**Action item:**
Copy the passage about David Klein's diet from the words "After all this" through "latest dead end.", substituting "impasse" for "dead end".

**Document excerpt:**
Klein is also lambasted on HealingWell.com, the premier patient forum for Crohn’s and UC. One user named “subdued” writes simply:

A fraud. Don’t trust anyone who claims to cure you by following their treatment. People have UC for different reasons. What works for one, may not work for another.

HealingWell users who mention trying Klein’s diet generally say that it did not work for them, although one says that it did. Several users discuss whether his reviews on Amazon are even genuine, since many of the reviews appear to be from users who have only ever reviewed this single product. Another HealingWell skeptic notes that Klein’s Ph.D. is from the University of Natural Health, which only requires a handful of courses and a 3000-word thesis.

After all this digging, my impression of David Klein was that his methods might work for some people, but not nearly for the number of people who he claims to have helped. And regardless of his efficacy, Klein’s errors and dishonesty seriously undermine his credibility for me.

I shelved Self Healing Colitis & Crohn’s in my growing stack of health books, disappointed. I still had no answer on fasting, but for now, I would shelve that idea, too. It seemed I had reached my latest dead end.

7 thoughts on “David Klein’s Amazing, Incredible, All-Natural 100% Effective Vegan Diet Plan

  1. Woah couldn’t tell where this post was going at first LOL. Kinda depressing. but great evaluation of the book and the reviews.

  2. Gotta mention Kenny Honnas a you-tuber for whom the diet worked but who says if he had to do it again he would add kefir or raw milk and sauerkraut. But neither of these products are safe for everyone. For more ideas see both you-tubers Gojiman (vegan oriented /orthodox modern science and Heal your gut guy Weston Price /tradition oriented.

  3. Mark, I love Kenny Honnas! 🙂 Thanks for mentioning, and for these other ideas as well. It’s true that there seem to be some folks for whom Klein’s diet works… My problem is with his dishonest claims. That’s something I like about Honnas: He has a humble way of presenting information that stresses he’s not a medical professional, his methods may not work for everyone, and he’s just conveying his own experience. It makes everything he says much more trustworthy!

**Collected data:**
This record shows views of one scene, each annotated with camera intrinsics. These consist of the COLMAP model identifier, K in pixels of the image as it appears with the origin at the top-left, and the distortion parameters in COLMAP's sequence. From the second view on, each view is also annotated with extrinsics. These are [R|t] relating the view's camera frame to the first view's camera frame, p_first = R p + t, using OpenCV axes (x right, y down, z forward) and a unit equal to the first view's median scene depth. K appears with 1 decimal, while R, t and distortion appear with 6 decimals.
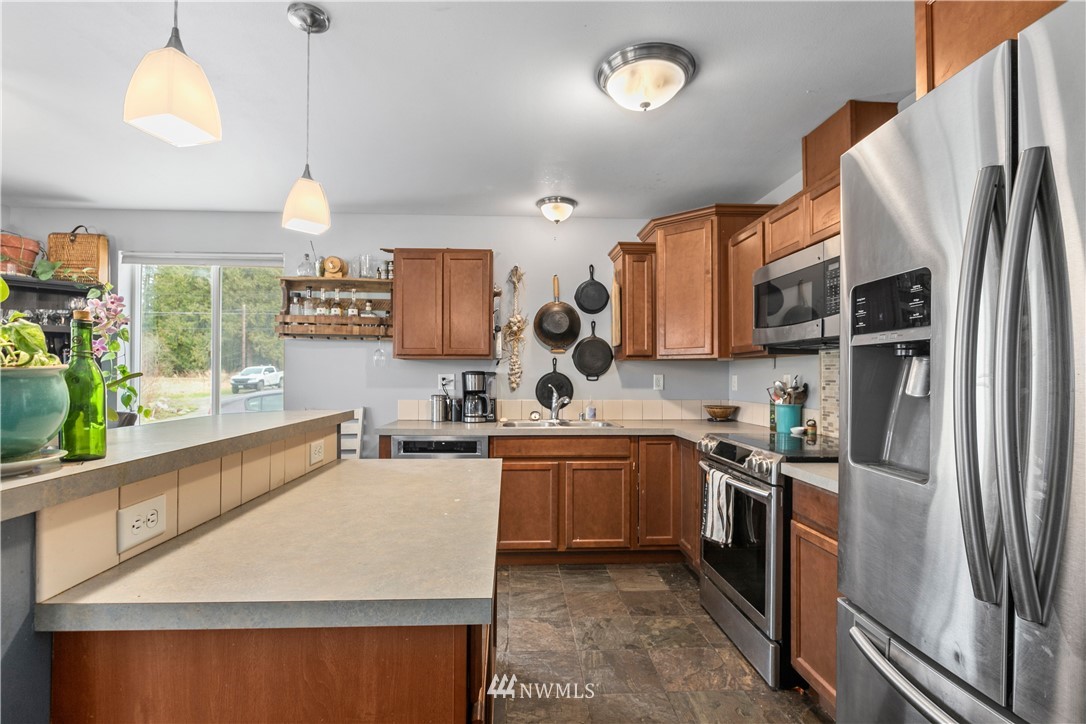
lens RADIAL K [[501.9, 0, 538.8], [0, 501.9, 370.8], [0, 0, 1]] dist [-0.009018, -0.000134]
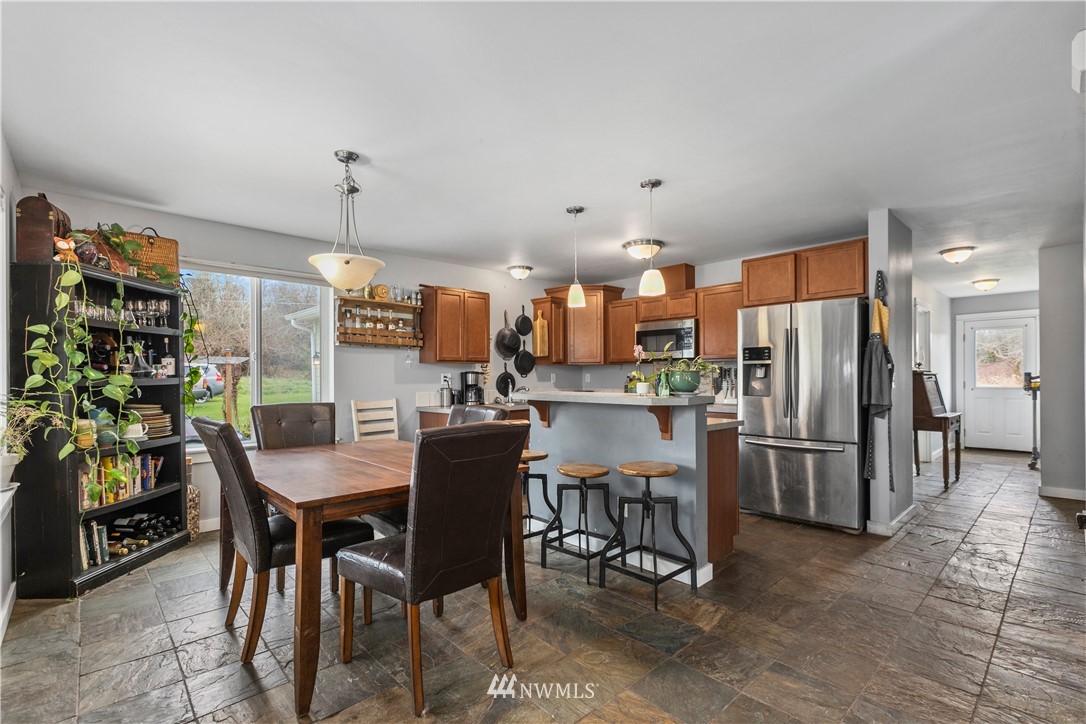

**Answer section:**
After all this digging, my impression of David Klein was that his methods might work for some people, but not nearly for the number of people who he claims to have helped. And regardless of his efficacy, Klein’s errors and dishonesty seriously undermine his credibility for me.

I shelved Self Healing Colitis & Crohn’s in my growing stack of health books, disappointed. I still had no answer on fasting, but for now, I would shelve that idea, too. It seemed I had reached my latest impasse.